In the example below we generate random data in the following way:
- We generate 20 random integers from 0 to 30, where duplicates are allowed
- For each number that we have generated in the first step, we multiply it by 2, add, 6, and finally add some Gaussian noise
A scatter plot of the data can then be created with the function plot(). We add in the example the graph of the function \(x\mapsto 2x+6\) to visualize the connection of the dataset and the line
R script
set.seed(123)
x <- sample(0:30, 20, replace = TRUE)
y <- 2*x + 6 + rnorm(length(x), mean = 0, sd = 6)
# Create the scatter plot
plot(x, y, pch = 16, col = "turquoise")
# add a line
curve(2*x+6, add = TRUE, col = "blue", lwd = 3)
Scatter plot with an added line
A strip chart with a formula A strip chart is a simple and effective way to visualize numerical data as a function of a categorical variable.

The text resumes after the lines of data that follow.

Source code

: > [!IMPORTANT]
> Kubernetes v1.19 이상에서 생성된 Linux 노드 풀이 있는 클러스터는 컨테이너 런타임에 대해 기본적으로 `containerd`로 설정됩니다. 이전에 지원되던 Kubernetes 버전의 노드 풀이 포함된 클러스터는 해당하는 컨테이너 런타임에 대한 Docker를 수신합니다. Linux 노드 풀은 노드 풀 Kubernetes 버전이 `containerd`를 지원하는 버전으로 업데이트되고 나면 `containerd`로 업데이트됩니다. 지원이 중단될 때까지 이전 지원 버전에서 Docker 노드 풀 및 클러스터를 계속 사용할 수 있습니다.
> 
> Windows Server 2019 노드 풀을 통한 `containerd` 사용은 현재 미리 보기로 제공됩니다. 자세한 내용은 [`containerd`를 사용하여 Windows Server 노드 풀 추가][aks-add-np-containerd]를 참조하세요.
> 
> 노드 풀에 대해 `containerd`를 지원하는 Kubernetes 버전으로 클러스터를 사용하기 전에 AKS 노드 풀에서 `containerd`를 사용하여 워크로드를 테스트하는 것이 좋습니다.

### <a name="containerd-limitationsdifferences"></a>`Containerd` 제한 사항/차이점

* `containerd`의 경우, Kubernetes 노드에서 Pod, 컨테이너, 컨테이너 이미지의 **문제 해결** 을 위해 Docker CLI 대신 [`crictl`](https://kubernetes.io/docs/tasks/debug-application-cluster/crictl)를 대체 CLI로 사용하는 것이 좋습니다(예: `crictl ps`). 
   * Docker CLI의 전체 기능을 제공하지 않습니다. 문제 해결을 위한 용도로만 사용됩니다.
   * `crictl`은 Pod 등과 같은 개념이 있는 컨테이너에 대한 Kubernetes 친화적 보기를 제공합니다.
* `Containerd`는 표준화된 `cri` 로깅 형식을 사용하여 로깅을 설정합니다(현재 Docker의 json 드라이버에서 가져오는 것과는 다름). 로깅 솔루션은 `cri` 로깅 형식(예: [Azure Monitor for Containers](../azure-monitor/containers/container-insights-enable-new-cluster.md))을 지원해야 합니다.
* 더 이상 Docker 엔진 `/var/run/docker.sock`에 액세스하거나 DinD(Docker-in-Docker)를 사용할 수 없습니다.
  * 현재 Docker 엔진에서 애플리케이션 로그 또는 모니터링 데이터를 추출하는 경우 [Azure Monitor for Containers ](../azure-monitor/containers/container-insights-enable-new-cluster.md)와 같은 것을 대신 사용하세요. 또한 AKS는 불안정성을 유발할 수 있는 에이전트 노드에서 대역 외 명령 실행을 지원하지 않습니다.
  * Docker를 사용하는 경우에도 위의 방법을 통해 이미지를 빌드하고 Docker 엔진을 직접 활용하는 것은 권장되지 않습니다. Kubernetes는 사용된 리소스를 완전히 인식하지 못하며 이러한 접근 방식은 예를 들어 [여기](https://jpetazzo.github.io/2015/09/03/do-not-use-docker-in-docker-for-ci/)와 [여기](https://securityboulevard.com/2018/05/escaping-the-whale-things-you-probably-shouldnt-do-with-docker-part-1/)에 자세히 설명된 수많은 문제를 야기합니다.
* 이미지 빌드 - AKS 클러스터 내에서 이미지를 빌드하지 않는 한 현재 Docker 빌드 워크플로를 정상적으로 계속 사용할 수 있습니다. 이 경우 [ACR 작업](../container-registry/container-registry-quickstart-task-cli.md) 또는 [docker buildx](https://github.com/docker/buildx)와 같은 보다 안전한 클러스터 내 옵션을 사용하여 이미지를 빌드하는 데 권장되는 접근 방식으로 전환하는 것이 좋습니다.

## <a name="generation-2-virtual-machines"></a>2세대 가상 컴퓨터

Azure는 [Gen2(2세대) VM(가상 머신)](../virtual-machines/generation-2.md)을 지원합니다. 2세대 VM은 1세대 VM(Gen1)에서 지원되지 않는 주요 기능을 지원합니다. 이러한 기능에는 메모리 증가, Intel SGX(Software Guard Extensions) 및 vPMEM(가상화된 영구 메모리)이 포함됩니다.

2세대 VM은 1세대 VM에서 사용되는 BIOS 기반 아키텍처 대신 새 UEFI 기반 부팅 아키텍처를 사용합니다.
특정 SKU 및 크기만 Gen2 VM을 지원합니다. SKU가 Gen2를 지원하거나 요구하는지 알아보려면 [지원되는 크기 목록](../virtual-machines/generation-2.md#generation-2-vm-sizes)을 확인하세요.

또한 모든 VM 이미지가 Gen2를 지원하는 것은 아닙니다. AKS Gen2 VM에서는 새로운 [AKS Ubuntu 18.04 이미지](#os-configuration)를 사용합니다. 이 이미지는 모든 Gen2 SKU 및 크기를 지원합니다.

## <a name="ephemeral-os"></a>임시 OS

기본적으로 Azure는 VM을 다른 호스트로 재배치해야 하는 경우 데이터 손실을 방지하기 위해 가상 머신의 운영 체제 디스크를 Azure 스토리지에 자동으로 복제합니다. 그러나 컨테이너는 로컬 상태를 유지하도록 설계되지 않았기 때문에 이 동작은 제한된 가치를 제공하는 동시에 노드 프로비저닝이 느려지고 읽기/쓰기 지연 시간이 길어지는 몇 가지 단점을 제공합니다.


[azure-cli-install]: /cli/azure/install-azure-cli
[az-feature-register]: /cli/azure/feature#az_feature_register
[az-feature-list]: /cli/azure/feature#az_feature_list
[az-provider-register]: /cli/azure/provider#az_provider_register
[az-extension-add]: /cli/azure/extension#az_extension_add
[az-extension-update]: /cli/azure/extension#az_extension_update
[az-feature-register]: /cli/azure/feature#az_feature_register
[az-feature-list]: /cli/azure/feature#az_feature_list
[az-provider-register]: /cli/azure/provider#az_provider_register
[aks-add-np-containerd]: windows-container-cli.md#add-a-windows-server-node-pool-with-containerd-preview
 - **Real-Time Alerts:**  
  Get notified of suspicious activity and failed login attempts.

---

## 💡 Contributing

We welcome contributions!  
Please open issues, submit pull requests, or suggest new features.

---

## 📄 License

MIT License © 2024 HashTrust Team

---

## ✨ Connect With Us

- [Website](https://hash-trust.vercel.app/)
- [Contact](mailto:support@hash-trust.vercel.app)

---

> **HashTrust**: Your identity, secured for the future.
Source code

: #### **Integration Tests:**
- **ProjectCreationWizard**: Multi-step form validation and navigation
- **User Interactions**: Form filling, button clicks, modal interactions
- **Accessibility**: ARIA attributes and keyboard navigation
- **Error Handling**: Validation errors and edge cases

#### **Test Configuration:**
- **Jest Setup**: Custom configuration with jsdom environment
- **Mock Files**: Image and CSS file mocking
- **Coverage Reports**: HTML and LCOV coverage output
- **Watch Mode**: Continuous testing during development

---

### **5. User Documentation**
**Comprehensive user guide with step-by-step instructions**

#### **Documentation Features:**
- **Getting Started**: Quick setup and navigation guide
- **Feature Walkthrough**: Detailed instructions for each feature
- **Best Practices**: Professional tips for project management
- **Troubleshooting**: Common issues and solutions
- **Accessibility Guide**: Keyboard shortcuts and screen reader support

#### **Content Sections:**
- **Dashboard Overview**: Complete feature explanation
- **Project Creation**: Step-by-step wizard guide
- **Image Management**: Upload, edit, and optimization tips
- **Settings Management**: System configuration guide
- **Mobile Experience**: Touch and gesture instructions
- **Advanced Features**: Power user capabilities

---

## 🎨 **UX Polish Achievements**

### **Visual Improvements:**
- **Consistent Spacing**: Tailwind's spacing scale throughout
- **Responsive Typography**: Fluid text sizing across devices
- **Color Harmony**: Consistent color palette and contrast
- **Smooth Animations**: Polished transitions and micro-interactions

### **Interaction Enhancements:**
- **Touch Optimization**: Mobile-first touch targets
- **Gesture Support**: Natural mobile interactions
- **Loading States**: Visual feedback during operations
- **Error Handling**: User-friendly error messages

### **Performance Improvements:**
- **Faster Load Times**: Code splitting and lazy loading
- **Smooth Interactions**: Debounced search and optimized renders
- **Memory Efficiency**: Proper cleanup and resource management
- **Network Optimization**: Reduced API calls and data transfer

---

The primary purpose of a strip chart is to show the distribution of data points and to identify pattern. Below we plot the recorded temperatures in New York during the months that data were collected and placed in the the airquality dataset in the datasets
package.
R script
stripchart(Temp ~ Month, data = airquality,
main = "Different strip chart for each month",
xlab = "Months", ylab = "Temperature",
group.names=c("May","June","July",
"August","September"),
col = "red", pch = 16,
vertical = TRUE,
method = "jitter"
)
With the method argument we specify the way coincident points are plotted like stacked or jitter. This allows us to enhance the visualization of points, especially when multiple data points have the same values and would otherwise overlap. For example, using method = "jitter"
moves the points slightly to make them more visible. This helps to depict the data distribution and present any overlapping points more clearly.
Strip chart